Le roitelet de Jean-François Beauchemin aux Éditions Québec Amérique 

“ Puis, un beau soir, j’ai poussé la porte du jardin et je suis moi aussi devenu quelqu’un d’autre. […] Du jour au lendemain, j’ai commencé à ne m’intéresser qu’aux gens ordinaires, à ceux qui passent dans cette vie sans qu’on les remarque, à ne visiter sur les fermes avoisinantes que les vaches les plus solitaires, à vivre plus ou moins en retrait des choses et du Monde. […] Je ne veux pas laisser croire que je me suis transformé alors en une personne sombre, asociale ou privée de son courage. Seulement, au bout de treize années de bonheur partagées avec lui, mon frère était entré depuis peu dans une autre phase de sa jeune existence, infiniment plus tragique, vacillante, obscure et semée de dangers. ” 

La jeunesse s’en est allée, et l’aube de la vieillesse approche et amène avec elle un flot de souvenirs et de réflexions sur ces années passées pour cet écrivain qui a vu sa vie basculer à ses quinze ans, lorsqu’il se retrouva confronté à la schizophrénie de son jeune frère, âgé de treize ans. 

À travers ce destin semé d’embûches, d’incompréhension, le grand frère a su rester proche de son frère, très protecteur, ne cessant de l’observer pour mieux le comprendre, prenant lui-même un autre chemin, posant un regard différent sur le Monde qui les entoure. 

[…] « Pourquoi m’as-tu sauvé ? » a-t-il dit. Et c’était comme si j’avais ramené à la vie un fantôme dont les chaînes allaient tinter, désormais, dans les moindres recoins de ma vie, de ma raison, et derrière chacun de mes pas. ” 

À peine terminée ce récit, que j’ai déjà envie de reprendre cette errance littéraire, de revenir sur certains passages pour revivre les émotions qu’il m’a apporté, et redécouvrir la puissance des mots pour décrire ces vies où la maladie s’est installée laissant dans son sillage une foule de tourmente que seul l’amour fraternel pourra sauver du pire. 

“ J’ai fini par comprendre qu’il recherchait dans la lecture au moins un peu de la proximité humaine qu’il ne trouve pas dans sa vie . ” 

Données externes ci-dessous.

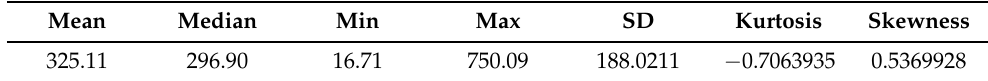
Table 7. Statistical characteristics of the “Total Solar Radiation” dataset.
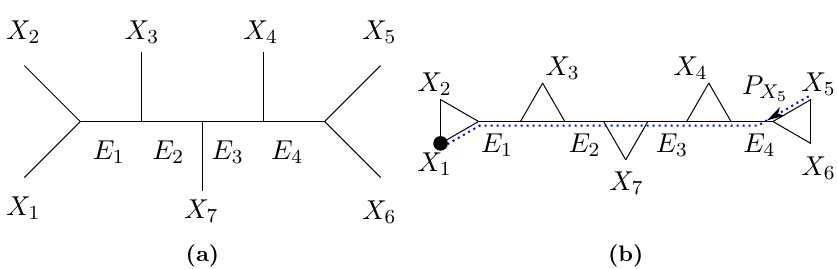
Figure 6. Figure 6a shows an n = 7 tree graph (cid:0); the external edges are labelled X i , i = 1 ; : : : ; 7 and the internal edges are labelled E j , j = 1 ; : : : ; 4. The blown-up graph b (cid:0) ((cid:12)gure 6b) has a base point at B = X 1 (indicated with a dot); a path P X dotted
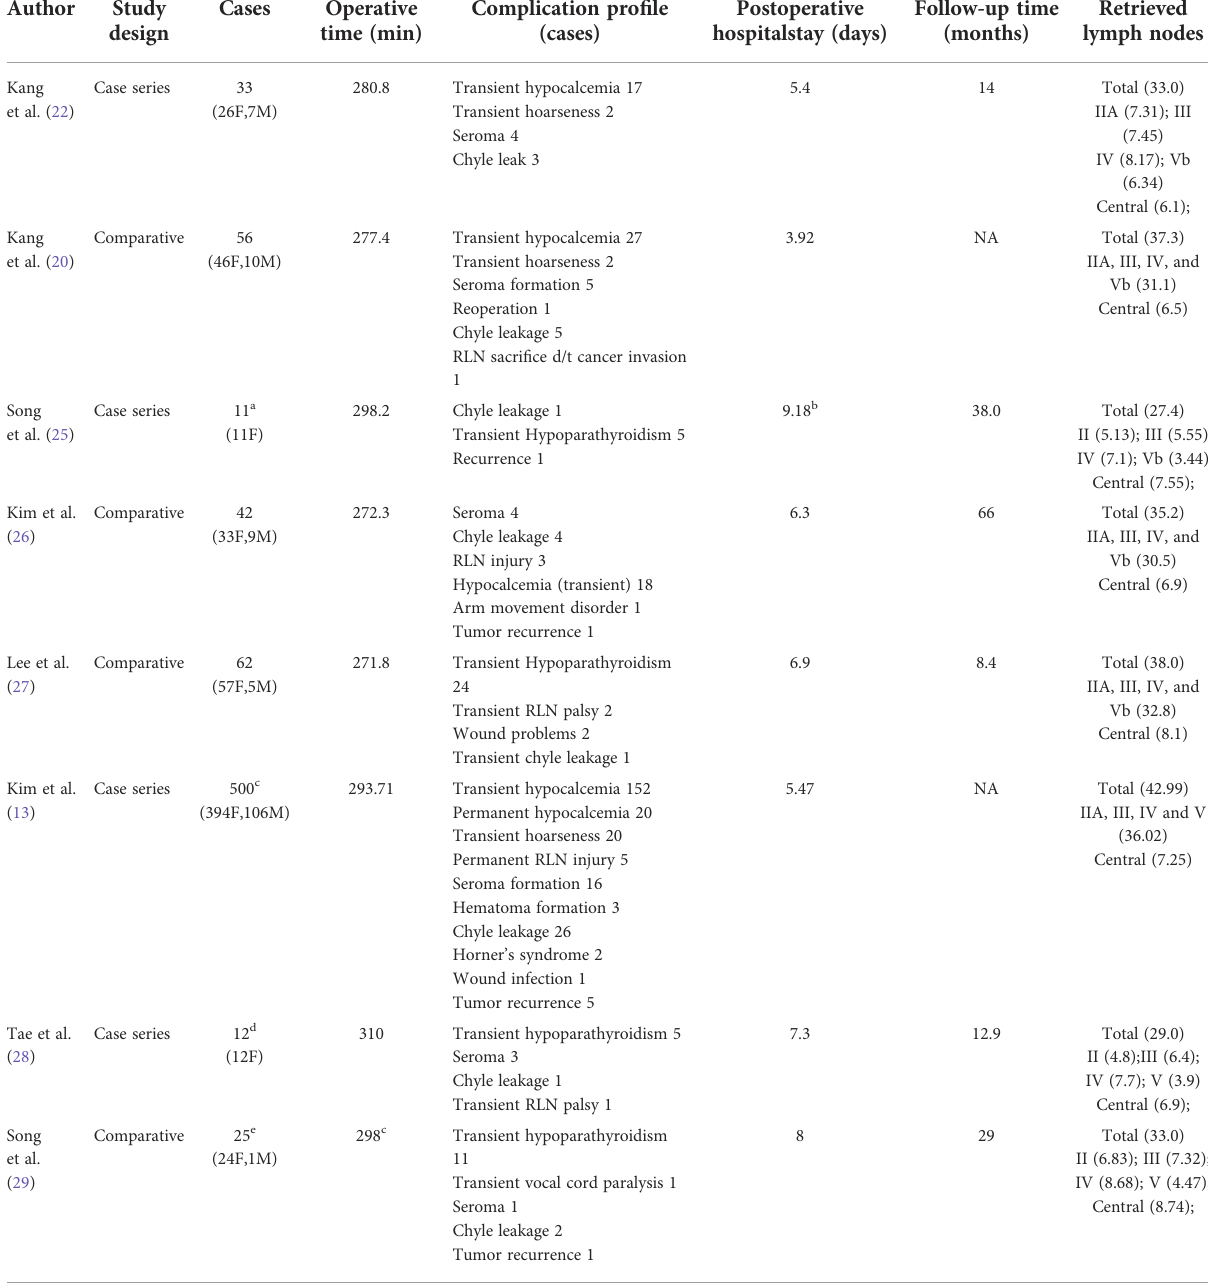
TABLE 2 Summary of studies of robotic transaxillary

Avec une infinie douceur et une grande pudeur, Jean-François Beauchemin nous offre un magnifique roman où la nature omniprésente et la poésie adoucissent la peine, la solitude. Avec beaucoup de tendresse et un regard bienveillant, il revient sur ces années où l’amour pour son frère a apaisé d’une certaine manière la douleur de cette terrible maladie avec laquelle il a fallu composer et apprendre à vivre. 

Le roitelet, sifflote à notre oreille un chant d’amour d’un frère à un autre. C’est juste magnifique. 

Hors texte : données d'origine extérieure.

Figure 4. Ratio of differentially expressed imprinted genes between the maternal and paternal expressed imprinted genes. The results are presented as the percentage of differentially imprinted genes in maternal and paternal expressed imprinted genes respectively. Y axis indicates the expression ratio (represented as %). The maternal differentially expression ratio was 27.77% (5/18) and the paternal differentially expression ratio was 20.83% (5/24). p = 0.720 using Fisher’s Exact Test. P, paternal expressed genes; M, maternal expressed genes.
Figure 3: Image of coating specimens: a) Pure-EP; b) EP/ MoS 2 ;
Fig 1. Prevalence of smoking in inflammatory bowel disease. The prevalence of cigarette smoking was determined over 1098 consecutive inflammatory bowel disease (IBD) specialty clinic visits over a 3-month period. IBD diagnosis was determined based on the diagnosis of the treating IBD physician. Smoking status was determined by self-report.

“ Mon frère ne parlait pas, mais je ne m’étonnais plus depuis longtemps de ce mutisme de façade, intérieurement mitraillé de mots. Au bout d’un temps, pourtant, et comme en réponse à mon commentaire, il a déclaré ceci : « Les gens comme toi, je veux dire les écrivains, s’émeuvent plus douloureusement que nous autres, les normaux, devant ce monde catastrophique et merveilleux, traversé de beauté, de drame, d’humour et de désolation. » C’était la deuxième fois ce jour-là que je l’entendais dire qu’il m’aimait. ”

Un récit tellement beau et puissant qu’il laisse à penser aux lecteurs à une autobiographie, et c’est là que le pouvoir de la littérature et le talent de l’écrivain interviennent pour nous emporter à travers les mots vers des émotions inattendues à travers une pure fiction.

Le roitelet, sifflote à notre oreille un chant d’amour d’un frère à un autre. C’est juste magnifique.